On April 23, 2014, Tanya Sallustro filed a purported class action complaint (the “Complaint”) in the Southern District of New York (the “Court”) alleging securities fraud and related claims against the Company and certain of its officers and directors and seeking compensatory damages including litigation costs.  Ms. Sallustro alleges that between March 18-31, 2014, she purchased 325 shares of the Company’s common stock for a total investment of $15,791.00.  The Complaint refers to Current Reports on Form 8-K and Current Reports on Form 8-K/A filings made by the Company on April 3, 2014 and April 14, 2014, in which the Company amended previously disclosed sales (sales originally stated at $1,275,000 were restated to $1,082,375 - reduction of $192,625) and restated goodwill as $1,855,512 (previously reported at net zero).  Additionally, the Complaint states after the filing of the Company’s Current Report on Form 8-K on April 3, 2014 and the following press release, the Company’s stock price “fell $7.30 per share, or more than 20%, to close at $25.30 per share.”  Subsequent to the filing of the Complaint, six different individuals have filed a motion asking to be designated the lead plaintiff in the litigation.  The Court scheduled a hearing on August 14, 2014 to consider the motions for designation as lead plaintiff.  The other individuals seeking lead plaintiff designation are:  Wayne Chesner; Anamaria Schelling; Mark Williams; Otilda LaMont; Jane Ish and Steve Schuck.  After a hearing held on August 14, 2014, the Court took the matter under submission.  As of November 3, 2014, the Court has not issued a ruling appointing a lead plaintiff.  Accordingly, the Company has not yet answered the Complaint, but management intends to vigorously defend the allegations.

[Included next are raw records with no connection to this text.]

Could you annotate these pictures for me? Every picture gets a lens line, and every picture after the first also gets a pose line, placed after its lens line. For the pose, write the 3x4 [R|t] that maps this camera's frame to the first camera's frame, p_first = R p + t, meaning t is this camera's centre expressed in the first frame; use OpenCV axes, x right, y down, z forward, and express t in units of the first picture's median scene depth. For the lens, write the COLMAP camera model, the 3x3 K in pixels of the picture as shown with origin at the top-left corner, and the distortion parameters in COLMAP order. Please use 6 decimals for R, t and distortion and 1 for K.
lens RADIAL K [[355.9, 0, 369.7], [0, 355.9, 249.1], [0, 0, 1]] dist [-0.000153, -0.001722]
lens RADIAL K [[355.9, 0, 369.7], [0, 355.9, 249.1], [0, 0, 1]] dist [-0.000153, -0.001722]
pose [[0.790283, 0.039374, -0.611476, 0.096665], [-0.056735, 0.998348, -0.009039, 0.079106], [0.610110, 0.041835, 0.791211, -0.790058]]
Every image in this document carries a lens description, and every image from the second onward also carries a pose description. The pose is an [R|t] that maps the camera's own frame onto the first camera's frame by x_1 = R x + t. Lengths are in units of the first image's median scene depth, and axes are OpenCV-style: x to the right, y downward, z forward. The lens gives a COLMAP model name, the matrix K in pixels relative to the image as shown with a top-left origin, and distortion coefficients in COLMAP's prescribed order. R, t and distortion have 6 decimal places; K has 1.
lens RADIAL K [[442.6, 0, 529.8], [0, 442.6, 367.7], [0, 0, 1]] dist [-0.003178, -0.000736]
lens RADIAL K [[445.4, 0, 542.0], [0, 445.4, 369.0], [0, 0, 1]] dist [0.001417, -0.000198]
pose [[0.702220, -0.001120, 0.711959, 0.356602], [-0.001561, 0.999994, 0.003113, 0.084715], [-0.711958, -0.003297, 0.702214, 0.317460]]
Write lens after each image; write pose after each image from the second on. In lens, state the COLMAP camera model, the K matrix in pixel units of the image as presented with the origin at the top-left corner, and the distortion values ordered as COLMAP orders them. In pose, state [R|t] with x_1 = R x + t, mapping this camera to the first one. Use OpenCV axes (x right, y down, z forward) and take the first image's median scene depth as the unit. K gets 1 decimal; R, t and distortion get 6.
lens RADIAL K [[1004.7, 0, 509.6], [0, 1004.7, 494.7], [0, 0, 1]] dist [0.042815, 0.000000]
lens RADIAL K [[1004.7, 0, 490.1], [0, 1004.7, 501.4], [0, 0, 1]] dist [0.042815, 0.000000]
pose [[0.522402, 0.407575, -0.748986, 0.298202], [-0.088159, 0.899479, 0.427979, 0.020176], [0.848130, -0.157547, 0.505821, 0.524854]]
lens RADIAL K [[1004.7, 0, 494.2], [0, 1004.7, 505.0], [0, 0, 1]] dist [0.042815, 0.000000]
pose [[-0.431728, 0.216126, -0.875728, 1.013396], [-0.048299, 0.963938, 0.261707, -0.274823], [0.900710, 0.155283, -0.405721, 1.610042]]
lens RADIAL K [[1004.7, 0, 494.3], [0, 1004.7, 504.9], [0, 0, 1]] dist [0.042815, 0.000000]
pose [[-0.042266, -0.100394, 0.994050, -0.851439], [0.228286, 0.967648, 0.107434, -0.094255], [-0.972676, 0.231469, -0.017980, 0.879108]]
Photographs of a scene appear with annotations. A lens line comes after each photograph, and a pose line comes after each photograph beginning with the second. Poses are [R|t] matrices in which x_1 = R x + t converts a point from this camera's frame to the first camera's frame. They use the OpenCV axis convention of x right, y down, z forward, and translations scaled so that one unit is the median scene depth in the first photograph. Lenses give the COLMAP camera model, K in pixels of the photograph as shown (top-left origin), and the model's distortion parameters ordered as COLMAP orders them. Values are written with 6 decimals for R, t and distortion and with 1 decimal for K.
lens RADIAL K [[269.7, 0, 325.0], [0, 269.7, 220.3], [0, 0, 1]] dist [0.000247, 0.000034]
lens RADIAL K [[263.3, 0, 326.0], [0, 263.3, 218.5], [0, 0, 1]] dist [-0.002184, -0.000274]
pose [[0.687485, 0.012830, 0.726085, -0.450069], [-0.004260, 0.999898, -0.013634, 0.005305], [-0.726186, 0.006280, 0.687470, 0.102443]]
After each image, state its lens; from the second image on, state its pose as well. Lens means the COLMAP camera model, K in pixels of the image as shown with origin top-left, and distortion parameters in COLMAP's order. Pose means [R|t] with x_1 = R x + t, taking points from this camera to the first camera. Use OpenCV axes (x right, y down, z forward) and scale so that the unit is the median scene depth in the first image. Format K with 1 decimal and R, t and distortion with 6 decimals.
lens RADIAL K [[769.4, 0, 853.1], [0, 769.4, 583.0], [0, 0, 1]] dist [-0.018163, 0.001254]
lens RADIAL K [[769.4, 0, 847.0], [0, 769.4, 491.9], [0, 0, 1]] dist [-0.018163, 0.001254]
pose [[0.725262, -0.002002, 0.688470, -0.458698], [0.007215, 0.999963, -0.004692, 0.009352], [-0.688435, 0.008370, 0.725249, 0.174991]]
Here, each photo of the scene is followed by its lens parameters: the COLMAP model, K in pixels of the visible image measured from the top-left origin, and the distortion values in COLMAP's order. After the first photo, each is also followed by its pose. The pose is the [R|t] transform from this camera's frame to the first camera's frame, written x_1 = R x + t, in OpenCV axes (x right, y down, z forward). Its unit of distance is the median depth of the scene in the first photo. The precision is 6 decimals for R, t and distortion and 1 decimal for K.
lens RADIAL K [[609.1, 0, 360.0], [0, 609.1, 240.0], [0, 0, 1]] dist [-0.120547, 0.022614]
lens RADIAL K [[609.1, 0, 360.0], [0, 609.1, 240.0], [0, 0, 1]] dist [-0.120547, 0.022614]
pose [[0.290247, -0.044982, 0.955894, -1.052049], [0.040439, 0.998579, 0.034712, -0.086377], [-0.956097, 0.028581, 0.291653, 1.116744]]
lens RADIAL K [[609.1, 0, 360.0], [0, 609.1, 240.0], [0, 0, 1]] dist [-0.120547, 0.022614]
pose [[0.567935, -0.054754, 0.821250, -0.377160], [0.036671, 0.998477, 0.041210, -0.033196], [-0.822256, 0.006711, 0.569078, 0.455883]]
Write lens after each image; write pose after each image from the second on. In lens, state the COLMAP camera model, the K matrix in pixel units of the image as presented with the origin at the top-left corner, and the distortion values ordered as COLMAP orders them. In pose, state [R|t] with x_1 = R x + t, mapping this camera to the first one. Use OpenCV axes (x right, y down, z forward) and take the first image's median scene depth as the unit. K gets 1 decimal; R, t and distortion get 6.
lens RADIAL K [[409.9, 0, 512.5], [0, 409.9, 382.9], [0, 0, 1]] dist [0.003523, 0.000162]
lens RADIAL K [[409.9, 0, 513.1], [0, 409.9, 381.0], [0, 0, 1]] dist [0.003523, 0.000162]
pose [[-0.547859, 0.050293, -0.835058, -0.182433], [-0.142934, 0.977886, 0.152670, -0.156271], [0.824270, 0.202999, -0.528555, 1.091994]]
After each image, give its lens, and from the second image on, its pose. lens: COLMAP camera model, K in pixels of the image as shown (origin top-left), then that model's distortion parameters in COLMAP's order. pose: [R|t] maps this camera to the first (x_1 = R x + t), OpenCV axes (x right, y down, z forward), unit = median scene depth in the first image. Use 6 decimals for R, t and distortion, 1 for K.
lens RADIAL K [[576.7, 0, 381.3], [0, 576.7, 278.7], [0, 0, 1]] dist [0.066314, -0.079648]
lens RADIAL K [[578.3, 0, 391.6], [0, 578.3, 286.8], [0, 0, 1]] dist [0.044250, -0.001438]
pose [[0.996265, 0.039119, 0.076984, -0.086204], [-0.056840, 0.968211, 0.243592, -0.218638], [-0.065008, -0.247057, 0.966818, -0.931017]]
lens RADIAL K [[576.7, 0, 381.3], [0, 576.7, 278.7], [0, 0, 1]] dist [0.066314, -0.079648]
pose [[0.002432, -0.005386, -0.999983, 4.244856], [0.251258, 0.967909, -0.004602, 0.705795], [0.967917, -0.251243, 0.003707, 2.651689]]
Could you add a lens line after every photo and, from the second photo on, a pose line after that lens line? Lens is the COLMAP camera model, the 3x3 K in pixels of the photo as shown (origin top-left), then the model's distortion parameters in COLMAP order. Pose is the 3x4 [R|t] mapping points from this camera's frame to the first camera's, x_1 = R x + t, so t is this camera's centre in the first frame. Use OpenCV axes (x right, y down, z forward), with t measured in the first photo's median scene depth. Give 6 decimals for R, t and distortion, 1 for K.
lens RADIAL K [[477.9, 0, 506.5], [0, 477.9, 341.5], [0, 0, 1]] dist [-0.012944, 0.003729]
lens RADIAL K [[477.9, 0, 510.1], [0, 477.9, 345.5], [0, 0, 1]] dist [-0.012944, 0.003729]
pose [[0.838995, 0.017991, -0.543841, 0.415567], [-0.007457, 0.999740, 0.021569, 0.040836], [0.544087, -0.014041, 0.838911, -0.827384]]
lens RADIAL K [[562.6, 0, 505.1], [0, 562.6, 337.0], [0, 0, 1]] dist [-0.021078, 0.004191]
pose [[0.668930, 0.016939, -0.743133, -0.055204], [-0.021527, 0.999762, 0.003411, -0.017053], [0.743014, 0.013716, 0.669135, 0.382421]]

An estimate of the possible loss cannot be made at this time.

 

On August 11, 2014, we terminated the Non-Exclusive License and Distribution Agreement with HempMeds PX, LLC (the “HempMeds Agreement”).  On or about August 13, 2014, HempMeds PX, LLC (“HempMeds”) demanded arbitration against us and recommended that the parties engage Private Trials in Las Vegas, Nevada to conduct the arbitration, denying that HempMeds was in breach of the HempMeds Agreement.  On August 22, 2014, HempMeds filed a complaint in the Eighth Judicial District, Clark County, Nevada (the “Nevada Complaint”) against us for breach of the HempMeds Agreement, unjust enrichment, and interference with prospective business advantage, claiming that it had satisfied all of its obligations under the HempMeds Agreement and that we breached that agreement by terminating it without just cause.  Concurrently, HempMeds filed a Motion for Preliminary Injunction, asking the Court to reinstate the HempMeds Agreement, namely the provision that identified HempMeds as the exclusive on-line seller of certain products of the Company.  The court denied HempMeds’ motion on October 3, 2014.  We have not yet answered the Nevada Complaint because the parties have agreed to arbitration and are attempting to resolve the issue of where the arbitration will be held.  We deny HempMeds’ claims and intend to vigorously defend the allegations and file appropriate counter-claims.  Since the action was recently filed and no discovery has been conducted, an estimate of the possible loss or recovery cannot be made at this time.

 

On September 11, 2014, we filed a complaint for trademark infringement against Kannaway, LLC, General Hemp, LLC and HDDC Holdings, LLC in the United States District Court, Southern District of California, Case No. 14-cv-2160-CAB-BLM, asserting that defendants have infringed our Cannabis Beauty Defined trademarks.  Defendants filed a Motion to Dismiss some of our claims, asserting that we have failed to allege sufficient facts to support those claims. The Court is scheduled to hear the motion on December 19, 2014.  Management intends to oppose the motion and to vigorously prosecute this complaint. Since the action was recently filed and no discovery has been conducted, an estimate of the possible recovery cannot be made at this time.